Siempre hay aspectos de la cultura y vida social que se apagan frente a otras que irrumpen novedad. Un pasado de rastros pequeños, no considerados ni exhibidos en las vidrieras de la historia oficial, pero vivos gracias al recuerdo de aquellos testigos de esos nacimientos y extinciones. Tal como quienes podemos atestiguar que hasta poco tiempo atrás la Ciudad de Buenos Aires amanecía siempre coloreada de radio y tango en cualquiera de sus rincones.
Cada época trasciende su cotidianidad gracias a los “cartógrafos” del momento, decodificadores que revelaron formas, como el periodista y escritor Roberto Arlt, vocero y relator de la cotidiana urbanidad de un siglo atrás.
Arlt escribía para Diario El Mundo una sección llamada “Aguafuertes Porteñas”, fotogramas convertidos en textos que retratan las formas de aquel tiempo: lunfardo, humor, ironía, y observaciones agudas acerca de conductas y costumbres en una ciudad cosmopolita.
Un escrito de aquella sección se tituló “Silla en la vereda”, relata la hoy insospechada importancia barrial de aquel elemento y lugar, su convocatoria como espacio político o agencia matrimonial. De gran reputación por ser asiento destinado al descanso de vecinos propietarios. Texto en que Arlt advierte al lector sobre esa trampa destinada a “giles” considerados “buen partido” o bien cualquier varón “decente” que pudiera cumplir los anhelos familiares hacia el Registro Civil.
Aquí lo publicamos:
"Llegaron las noches de las sillas en la vereda; de las familias estancadas en las puertas de sus casas; llegaron, las noches del amor sentimental de ‘buenas noches, vecina’, el político e insinuante ‘¿Cómo le va, don Pascual?’. Y don Pascual sonríe y se atusa los baffi, que bien sabe por qué el mocito le pregunta cómo le va. Llegaron las noches…
Yo no sé qué tienen estos barrios porteños tan tristes en el día bajo el sol, y tan lindos cuando la luna los recorre oblicuamente. Yo no sé qué tienen; que reos o inteligentes, vagos o activos, todos queremos este barrio con su jardín (sitio para la futura sala) y sus pebetas siempre iguales y siempre distintas, y sus viejos, siempre iguales y siempre distintos también. Encanto mafioso, dulzura mistonga, ilusión baratieri ¡Qué sé yo qué tienen todos estos barrios!; estos barrios porteños, largos, todos cortados con la misma tijera, todos semejantes con sus casitas atorrantas, sus jardines con la palmera al centro y unos yuyos semiflorecidos que aroman como si la noche reventara por ellos el apasionamiento que encierran las almas de la ciudad; almas que sólo saben el ritmo del tango y del ‘te quiero‘. Fulería poética, eso y algo más.

*INFORMACIÓN PROPORCIONADA*.
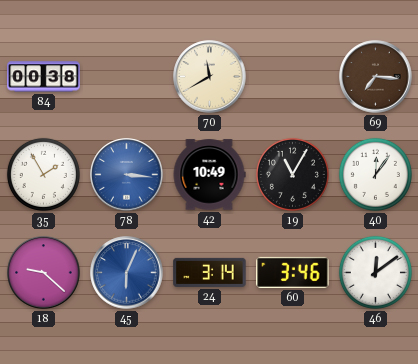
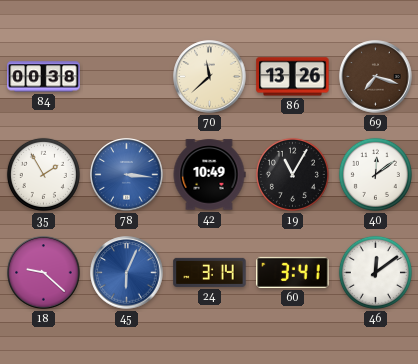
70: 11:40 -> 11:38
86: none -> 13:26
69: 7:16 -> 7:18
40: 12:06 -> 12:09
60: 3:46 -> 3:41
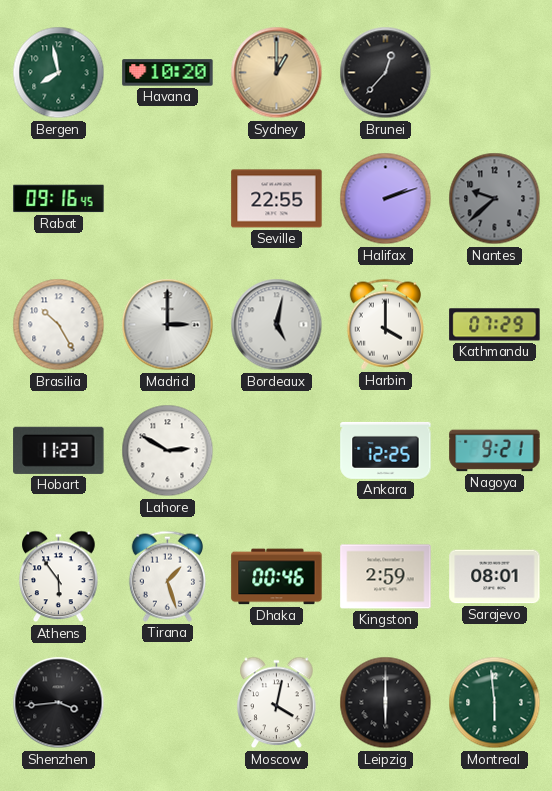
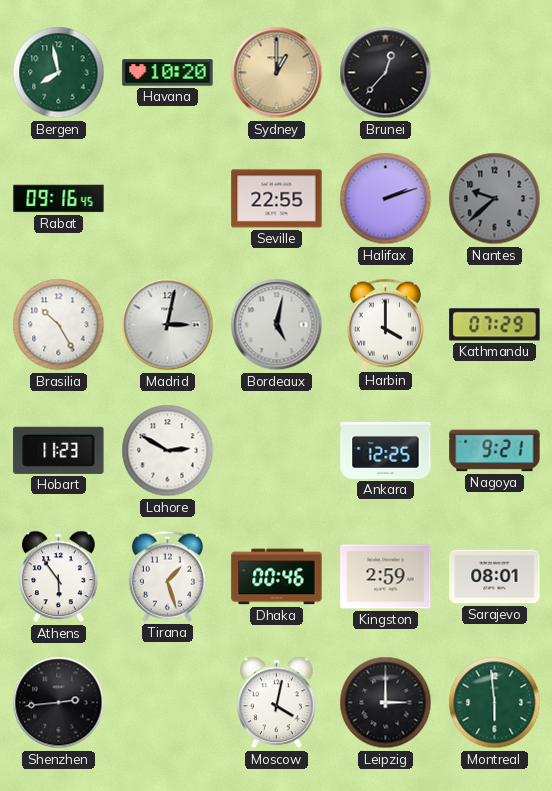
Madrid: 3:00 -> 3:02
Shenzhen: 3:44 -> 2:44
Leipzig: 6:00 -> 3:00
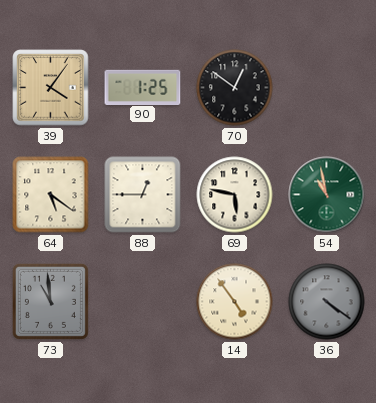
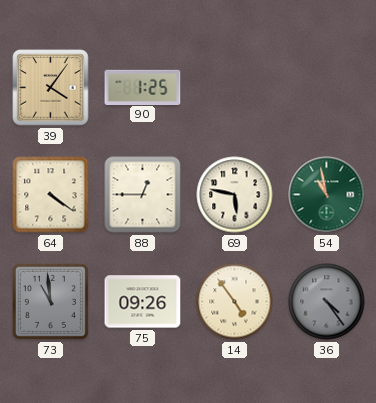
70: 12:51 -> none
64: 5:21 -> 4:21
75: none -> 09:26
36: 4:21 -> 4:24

*CONSIGNA A*. Según el texto sobre Roberto Arlt, ¿para qué diario escribía él la sección "Aguafuertes Porteñas"?
*CONSIGNA B*. Por favor, copia del texto sobre Roberto Arlt el tramo que va desde "Siempre hay aspectos" hasta "un siglo atrás.".
Los registros no guardan relación con el texto sobre Roberto Arlt.

*RESULTADO FINAL A*. Para el Diario El Mundo.

*RESULTADO FINAL B*.
Siempre hay aspectos de la cultura y vida social que se apagan frente a otras que irrumpen novedad. Un pasado de rastros pequeños, no considerados ni exhibidos en las vidrieras de la historia oficial, pero vivos gracias al recuerdo de aquellos testigos de esos nacimientos y extinciones. Tal como quienes podemos atestiguar que hasta poco tiempo atrás la Ciudad de Buenos Aires amanecía siempre coloreada de radio y tango en cualquiera de sus rincones.
Cada época trasciende su cotidianidad gracias a los “cartógrafos” del momento, decodificadores que revelaron formas, como el periodista y escritor Roberto Arlt, vocero y relator de la cotidiana urbanidad de un siglo atrás.